Afscheidsgedicht van een joods meisje

Dit ontroerende gedicht is in 1939 geschreven door een joods meisje bij haar afscheid van Fredeshiem. Een groep van 39 uit Duitsland afkomstige joodse kinderen tussen de ca. 6 en 18 jaar verbleven tussen maart en juli 1939 in het doopsgezinde broederschapshuis.

Dankzij de heer Hoekema uit Haarlem weten we dat het gedicht waarschijnlijk is geschreven door Ursula Pintus.

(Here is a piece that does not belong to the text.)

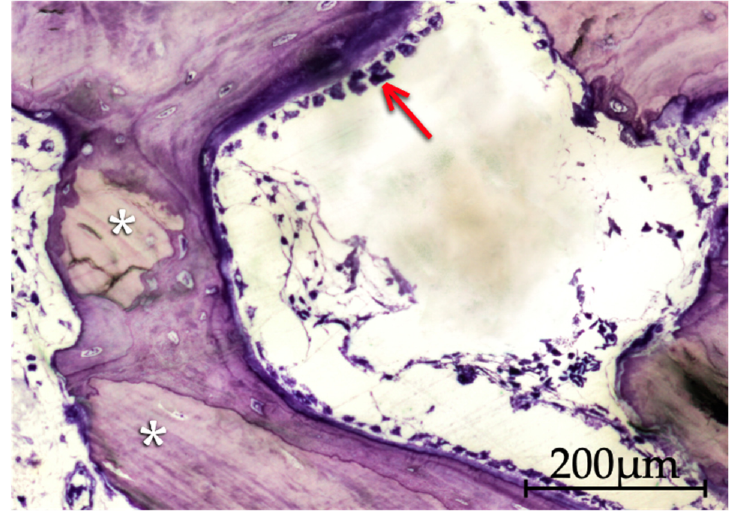
Figure 5. Histological aspect of mp3 particles at 15 days of evolution, surrounded by new apposition formed bone. The presence of a substantial number of osteoblasts indicates that synthesis activity is still ongoing. The image shows bone trabeculae containing several osteointegrated particles (asterisk) and a peripheral zone with prominent osteoblastic activity (arrow) (200 × original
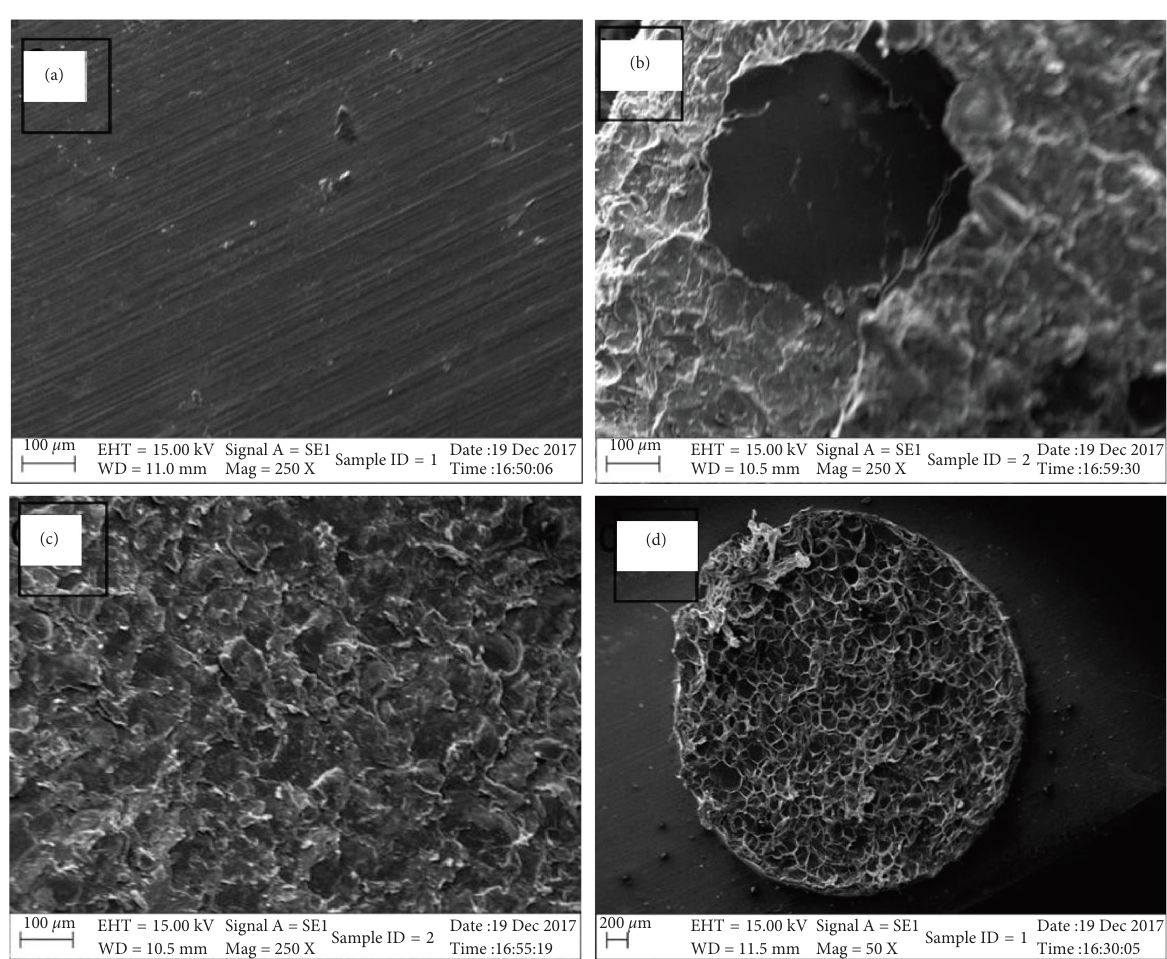
Figure 3: (a) Aluminium sheet with e-glass epoxy coated surface; (b) aluminium sheet with 5bar SS sandblasted and resin coated peeled surface; (c) peel surface with cured resin and coating; and (d) PET form compressed with a fully peeled surface.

Afscheidsgedicht van een Joods meisje

De ouders van de kinderen waren of al overleden of in Duitsland achtergebleven. De kinderen maakten deel uit van de stroom joodse vluchtelingen die, nadat Hitler in 1933 aan de macht was gekomen, Duitsland ontvluchtten.

 



Van slechts een paar kinderen is bekend wat daarna met ze is gebeurd. Van een aantal weten we dat ze, door emigratie of door onder te duiken, de oorlog hebben weten te overleven. Enkele kinderen zijn uiteindelijk weer naar hun ouders in Duitsland teruggegaan. Het gedicht heeft nog jaren in het kerkje bij Fredeshiem gehangen en is nu opgenomen in het archief van Fredeshiem.